Immuno-electron microscopy

Twelve weeks post xenografting, mice were euthanized by transcardial perfusion with Karnovsky’s fixative: 4% PFA (EMS 15700) in 0.1 M sodium cacodylate (EMS 12300), 2% glutaraldehyde (EMS 16000), p.H 7.4. For all xenograft analysis, transmission electron microscopy was performed in the tumour mass located in the CA1 region of the hippocampus. At room temperature the samples were post fixed in 1% osmium tetroxide (EMS 19100) for 1 h, washed 3 times with ultrafiltered water, before 2-h en bloc staining. The samples were dehydrated in graded ethanol (50%, 75% and 95%) for 15 min each at 4 °C before equilibrating to room temperature and washed in 100% ethanol twice, followed by a 15 min acetonitrile wash. Samples were immersed for 2 h in Embed-812 resin (EMS 14120) with 1:1 ratio of acetonitrile, followed by a 2:1 Embed-812:acetonitrile for 2 h, then in Embed-812 for 2 h. The samples were moved to TAAB capsules with fresh resin and kept at 65 °C overnight.
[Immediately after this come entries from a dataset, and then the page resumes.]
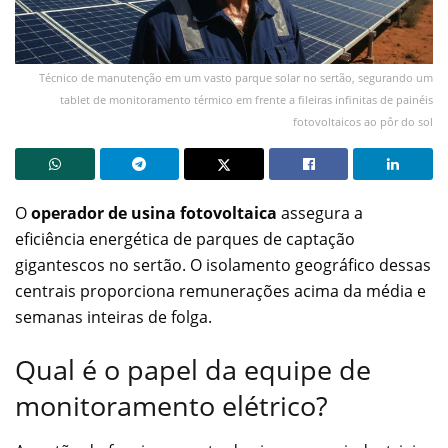
Técnico de manutenção em um vasto parque solar no sertão, segurando um
tablet de monitoramento térmico em frente a fileiras infinitas de painéis
fotovoltaicos ao pôr do sol
O
operador de usina fotovoltaica
assegura a
eficiência energética de parques de captação
gigantescos no sertão. O isolamento geográfico dessas
centrais proporciona remunerações acima da média e
semanas inteiras de folga.
Qual é o papel da equipe de
monitoramento elétrico?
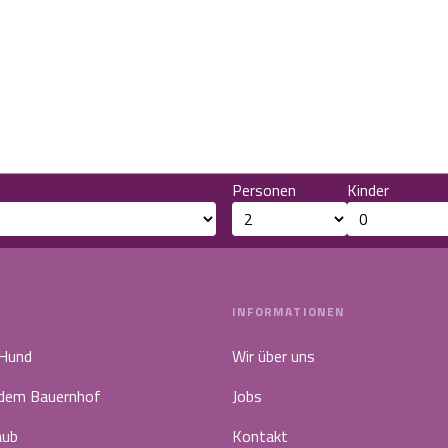
Personen
Kinder
INFORMATIONEN
 Hund
Wir über uns
 dem Bauernhof
Jobs
aub
Kontakt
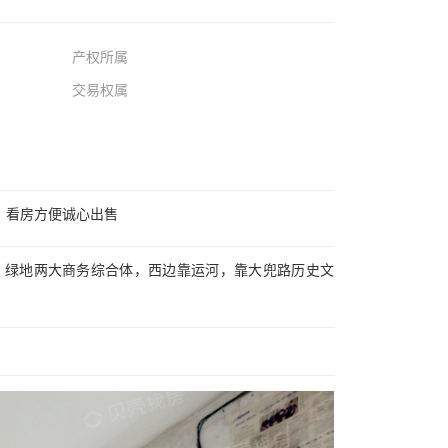
产权所属
交易权属
，看房方便诚心出售
洋 绿地两大商务综合体，西边靠运河，靠大兜路历史文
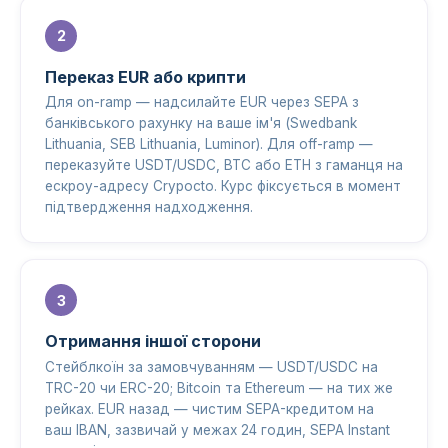
Переказ EUR або крипти
Для on-ramp — надсилайте EUR через SEPA з
банківського рахунку на ваше ім'я (Swedbank
Lithuania, SEB Lithuania, Luminor). Для off-ramp —
переказуйте USDT/USDC, BTC або ETH з гаманця на
ескроу-адресу Crypocto. Курс фіксується в момент
підтвердження надходження.
Отримання іншої сторони
Стейблкоїн за замовчуванням — USDT/USDC на
TRC-20 чи ERC-20; Bitcoin та Ethereum — на тих же
рейках. EUR назад — чистим SEPA-кредитом на
ваш IBAN, зазвичай у межах 24 годин, SEPA Instant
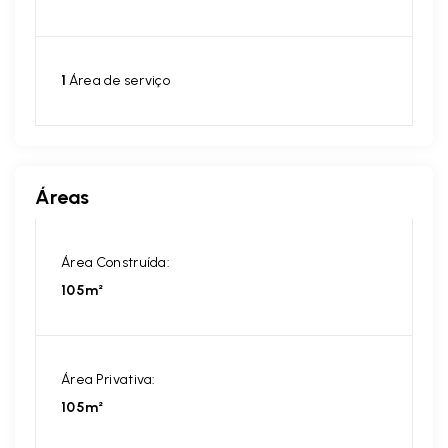
1
Área de serviço
Áreas
Área Construída:
105m²
Área Privativa:
105m²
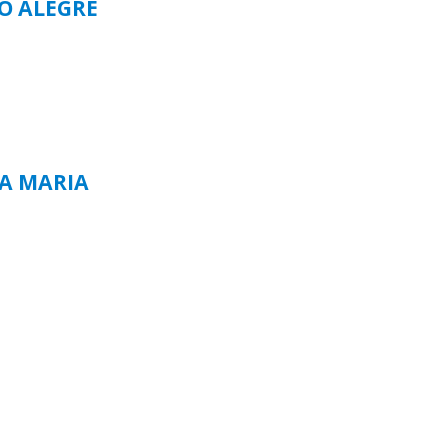
TO ALEGRE
TA MARIA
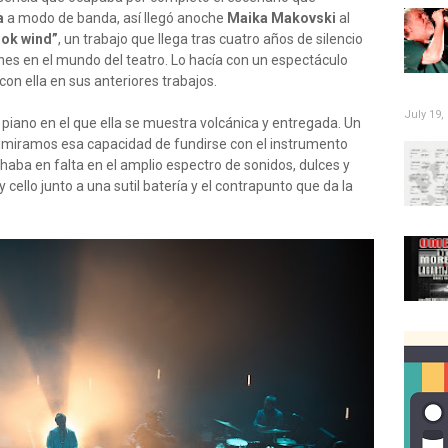
a
a modo de banda, así llegó anoche
Maika Makovski
al
ok wind”
, un trabajo que llega tras cuatro años de silencio
ones en el mundo del teatro. Lo hacía con un espectáculo
con ella en sus anteriores trabajos.
July 19,
 piano en el que ella se muestra volcánica y entregada. Un
miramos esa capacidad de fundirse con el instrumento
chaba en falta en el amplio espectro de sonidos, dulces y
 cello junto a una sutil batería y el contrapunto que da la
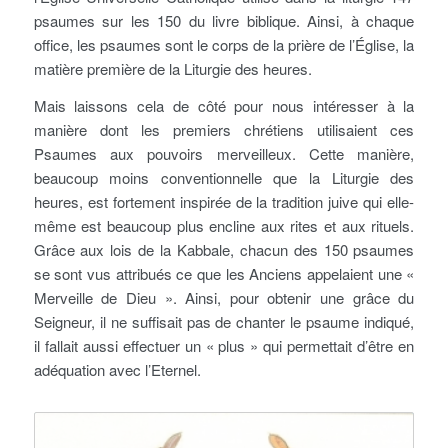
psaumes sur les 150 du livre biblique. Ainsi, à chaque
office, les psaumes sont le corps de la prière de l’Église, la
matière première de la Liturgie des heures.
Mais laissons cela de côté pour nous intéresser à la
manière dont les premiers chrétiens utilisaient ces
Psaumes aux pouvoirs merveilleux. Cette manière,
beaucoup moins conventionnelle que la Liturgie des
heures, est fortement inspirée de la tradition juive qui elle-
même est beaucoup plus encline aux rites et aux rituels.
Grâce aux lois de la Kabbale, chacun des 150 psaumes
se sont vus attribués ce que les Anciens appelaient une «
Merveille de Dieu ». Ainsi, pour obtenir une grâce du
Seigneur, il ne suffisait pas de chanter le psaume indiqué,
il fallait aussi effectuer un « plus » qui permettait d’être en
adéquation avec l’Eternel.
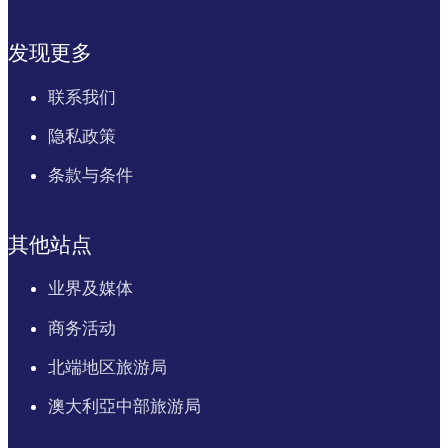
发现更多
联系我们
隐私政策
条款与条件
其他站点
业界及媒体
商务活动
北端地区旅游局
澳大利亞中部旅游局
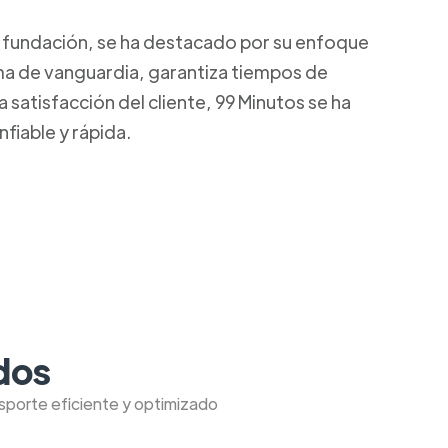
u fundación, se ha destacado por su enfoque
rma de vanguardia, garantiza tiempos de
satisfacción del cliente, 99 Minutos se ha
fiable y rápida.
dos
nsporte eficiente y optimizado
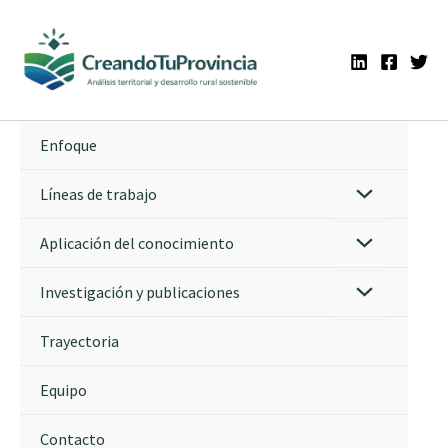
Ir
al
contenido
Enfoque
Líneas de trabajo
Aplicación del conocimiento
Investigación y publicaciones
Trayectoria
Equipo
Contacto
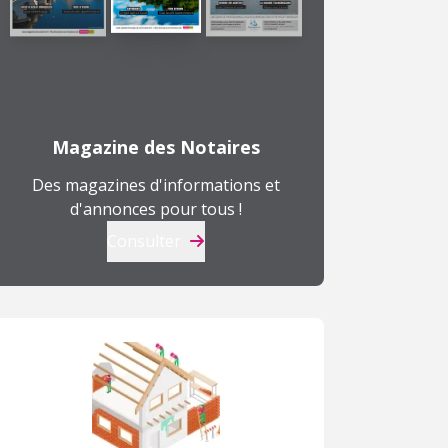
T4
177 000 €
Nous consulter
290 000 €
2
à
Magazine des Notaires
Bordeaux (33)
Le Barp (33)
Sa
Des magazines d'informations et
d'annonces pour tous !
Consulter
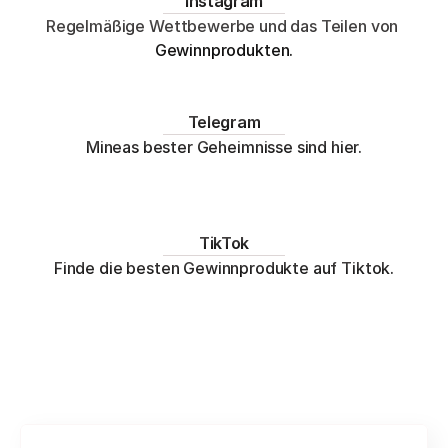
Instagram
Regelmäßige Wettbewerbe und das Teilen von 
Gewinnprodukten.
Telegram
Mineas bester Geheimnisse sind hier.
TikTok
Finde die besten Gewinnprodukte auf Tiktok.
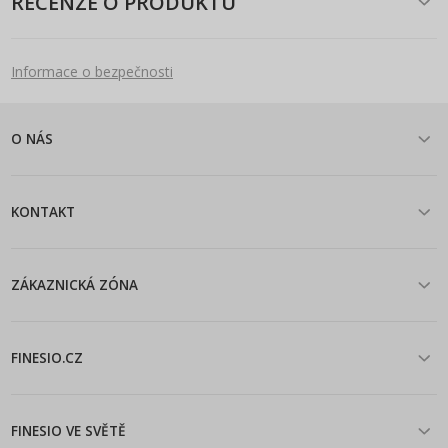
RECENZE O PRODUKTU
Informace o bezpečnosti
O NÁS
KONTAKT
ZÁKAZNICKÁ ZÓNA
FINESIO.CZ
FINESIO VE SVĚTĚ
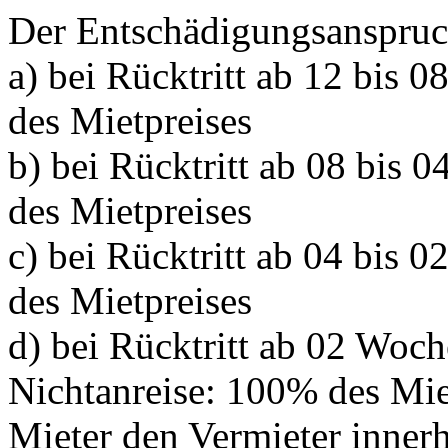
Der Entschädigungsanspruch
a) bei Rücktritt ab 12 bis
des Mietpreises
b) bei Rücktritt ab 08 bi
des Mietpreises
c) bei Rücktritt ab 04 bis
des Mietpreises
d) bei Rücktritt ab 02 Woc
Nichtanreise: 100% des Miet
Mieter den Vermieter inner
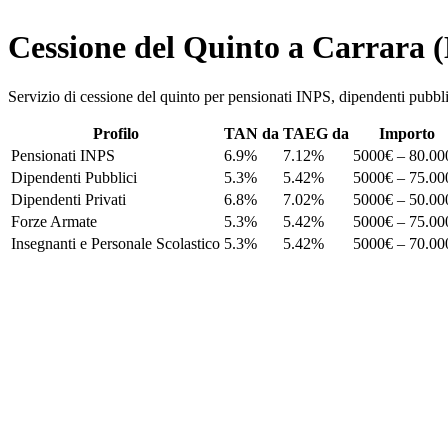
Cessione del Quinto a Carrara 
Servizio di cessione del quinto per pensionati INPS, dipendenti pu
Profilo
TAN da
TAEG da
Importo
Pensionati INPS
6.9%
7.12%
5000€ – 80.00
Dipendenti Pubblici
5.3%
5.42%
5000€ – 75.00
Dipendenti Privati
6.8%
7.02%
5000€ – 50.00
Forze Armate
5.3%
5.42%
5000€ – 75.00
Insegnanti e Personale Scolastico
5.3%
5.42%
5000€ – 70.00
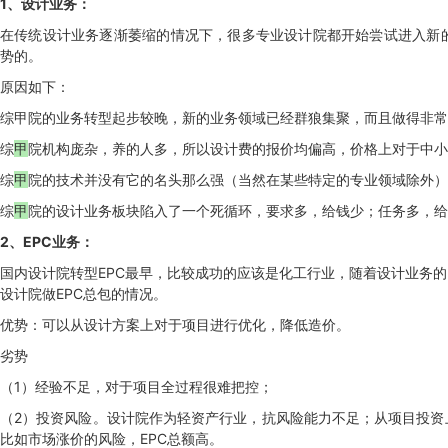
1、设计业务：
在传统设计业务逐渐萎缩的情况下，很多专业设计院都开始尝试进入新
势的。
原因如下：
综甲院的业务转型起步较晚，新的业务领域已经群狼集聚，而且做得非常
综
甲
院机构庞杂，养的人多，所以设计费的报价均偏高，价格上对于中小
综
甲
院的技术并没有它的名头那么强（当然在某些特定的专业领域除外）
综
甲
院的设计业务板块陷入了一个死循环，要求多，给钱少；任务多，给
2、EPC业务：
国内设计院转型EPC最早，比较成功的应该是化工行业，随着设计业务的
设计院做EPC总包的情况。
优势：可以从设计方案上对于项目进行优化，降低造价。
劣势
（1）经验不足，对于项目全过程很难把控；
（2）投资风险。设计院作为轻资产行业，抗风险能力不足；从项目投资
比如市场涨价的风险，EPC总额高。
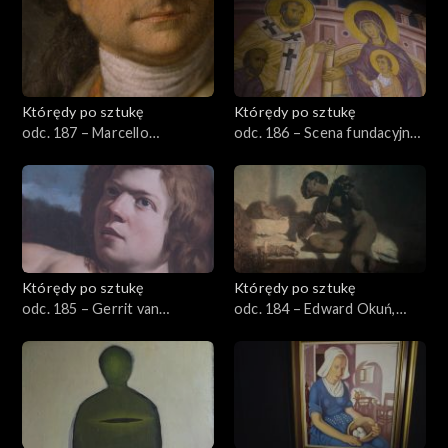
Którędy po sztukę
Którędy po sztukę
odc. 187 – Marcello
odc. 186 – Scena fundacyjna
Bacciarelli, „Stanisław August
z Władysławem Jagiełłą
Poniatowski”
Którędy po sztukę
Którędy po sztukę
odc. 185 – Gerrit van
odc. 184 – Edward Okuń,
Honthorst, Sąd Midasa
„Śmierć Paganiniego”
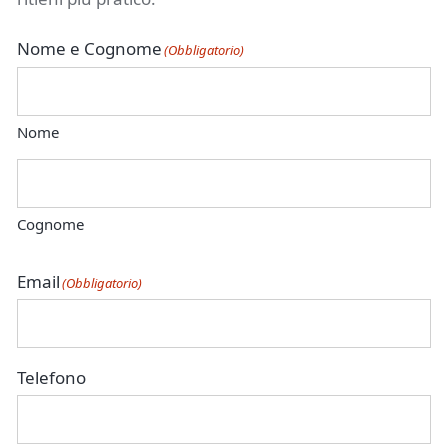
Nome e Cognome
(Obbligatorio)
Nome
Cognome
Email
(Obbligatorio)
Telefono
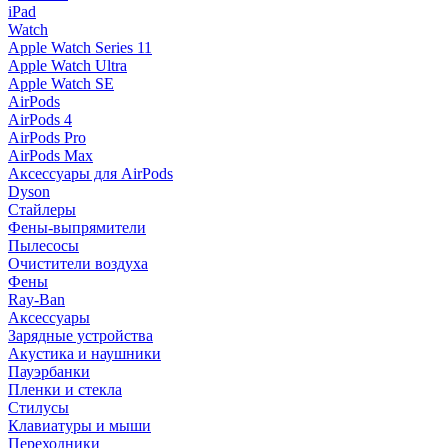
iPad
Watch
Apple Watch Series 11
Apple Watch Ultra
Apple Watch SE
AirPods
AirPods 4
AirPods Pro
AirPods Max
Аксессуары для AirPods
Dyson
Стайлеры
Фены-выпрямители
Пылесосы
Очистители воздуха
Фены
Ray-Ban
Аксессуары
Зарядные устройства
Акустика и наушники
Пауэрбанки
Пленки и стекла
Стилусы
Клавиатуры и мыши
Переходники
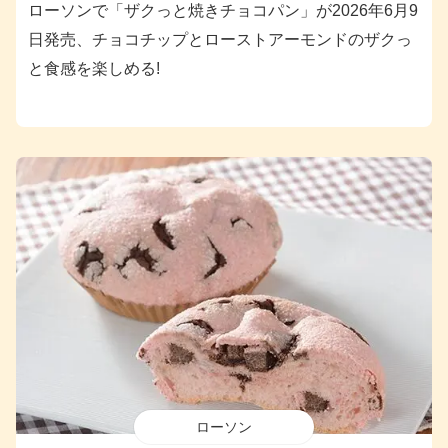
ローソンで「ザクっと焼きチョコパン」が2026年6月9
日発売、チョコチップとローストアーモンドのザクっ
と食感を楽しめる!
ローソン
Sections of 40 and 60 nm were cut on an Ultracut S (Leica) and mounted on 100-mes Ni grids (EMS FCF100-Ni). For immunohistochemistry, microetching was done with 10% periodic acid and eluting of osmium with 10% sodium metaperiodate for 15 min at room temperature on parafilm. Grids were rinsed with water three times, followed by 0.5 M glycine quench, and then incubated in blocking solution (0.5% BSA, 0.5% ovalbumin in PBST) at room temperature for 20 min. Primary rabbit anti-GFP (1:300; MBL International) was diluted in the same blocking solution and incubated overnight at 4 °C. The next day, grids were rinsed in PBS three times, and incubated in secondary antibody (1:10 10-nm gold-conjugated IgG TED Pella15732) for 1 h at room temperature and rinsed with PBST followed by water. For each staining set, samples that did not contain any GFP-expressing cells were stained simultaneously to control for any non-specific binding. Grids were contrast stained for 30 s in 3.5% uranyl acetate in 50% acetone followed by staining in 0.2% lead citrate for 90 s. Samples were imaged using a JEOL JEM-1400 TEM at 120 kV and images were collected using a Gatan Orius digital camera. Secondary antibody-only controls were used to compare for specific binding and quantification of images was performed by a blinded investigator.